Location: United Kingdom
Growing up in Yorkshire I discovered Northern cityscapes in my teens. After moving to Bristol in the mid 1980s, I explored some of the city's less cherished spots, using the photos for my first acrylic paintings in 1994. I am self taught. Recent shows include:
2018
The Other Art Fair Bristol
26th to 29th of July
2016
Solo exhibition at The Poole Lighthouse main gallery
A series of paintings which aim to reflect the menace and uncertainty of the age. Using my photos as a guide, I aim to paint something a bit freer than photorealism and to sometimes give the work a more surreal quality. I am more concerned with atmosphere, colour and socially relevant content than with concept or form.
A footbridge on the edge of Poole. I was affected by the mysterious, slightly threatening feel of the night-time surroundings and the sound of fast moving traffic from beyond the fence. The arrow was pointing down the unseen road as if towards a car crash. The scene for me represents a fear of fate, and a sense of speeding towards the unknown.
Painted for my Views of Poole show which ran for a couple of months in the main gallery at The Poole Lighthouse. My aim had been to find symbolic, relevant subjects in the town and its sprawling suburbs, and this image is one of my favourites. The car had come to rest some distance from the road after ploughing through shrubs. Now adorned with police tape, it remained at its crash scene into evening near the edge of some shadowy trees, as if to show the fragility of normal.
An image of UK lockdown limbo, painted from a quick phone shot. I was walking alone to the supermarket, my first trip outside in a while, and the streets had an eerie twilight zone feel to them.

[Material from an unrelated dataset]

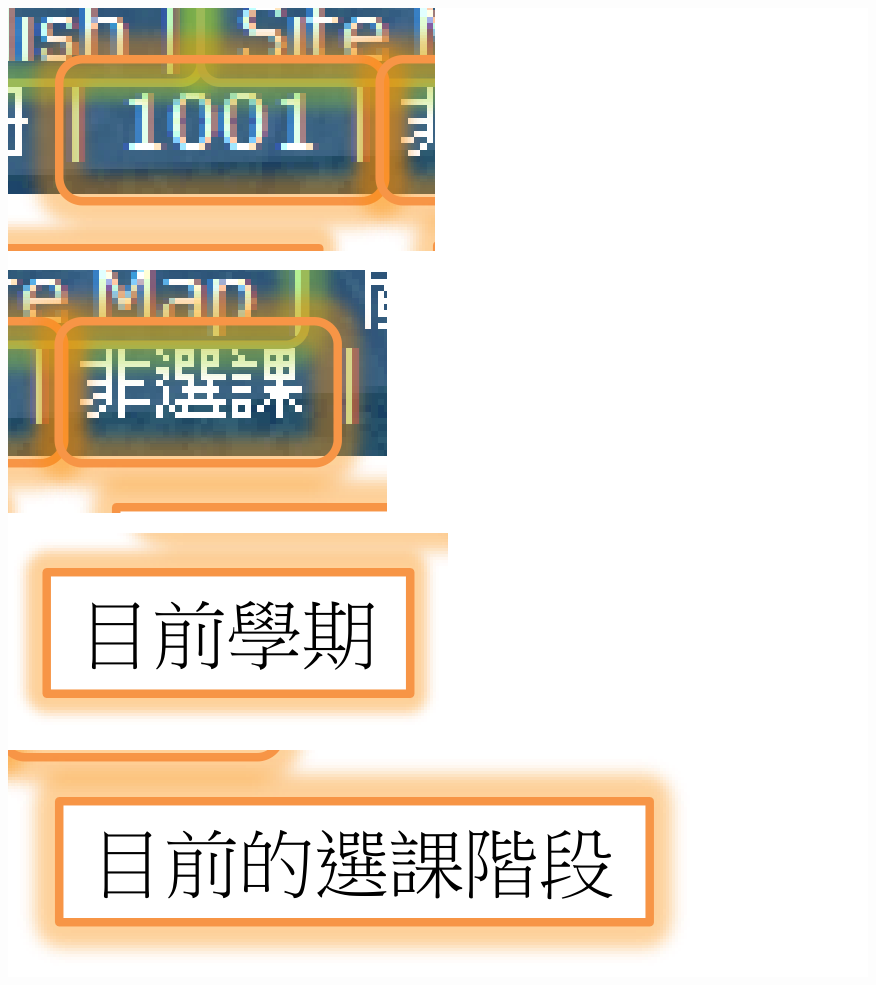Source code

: ![](images/CCOP_1.pdf-3-11.png)

![](images/CCOP_1.pdf-3-12.png)

![](images/CCOP_1.pdf-3-13.png)

![](images/CCOP_1.pdf-3-14.png)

An early new normal superstore scene, my first encounter with UK distancing rules. Shopping seemed surreal all of a sudden, removed from everyday life, and leaving the house felt problematic, a trip towards some great unknown; though in one way at least it was still the same country out there: what could be more British than a queue?
A toy skeleton I bought and its weaselly, undead friend, a macabre piece of taxidermy. Darkness wears a poppy - less symbolic of peace or remembrance these days than of toxic nationalism - and Saint George’s Cross flies over the landscape. The title is borrowed from the book and film of the same name - a war retro dinosaur fantasy, also known as Dinosaur Island.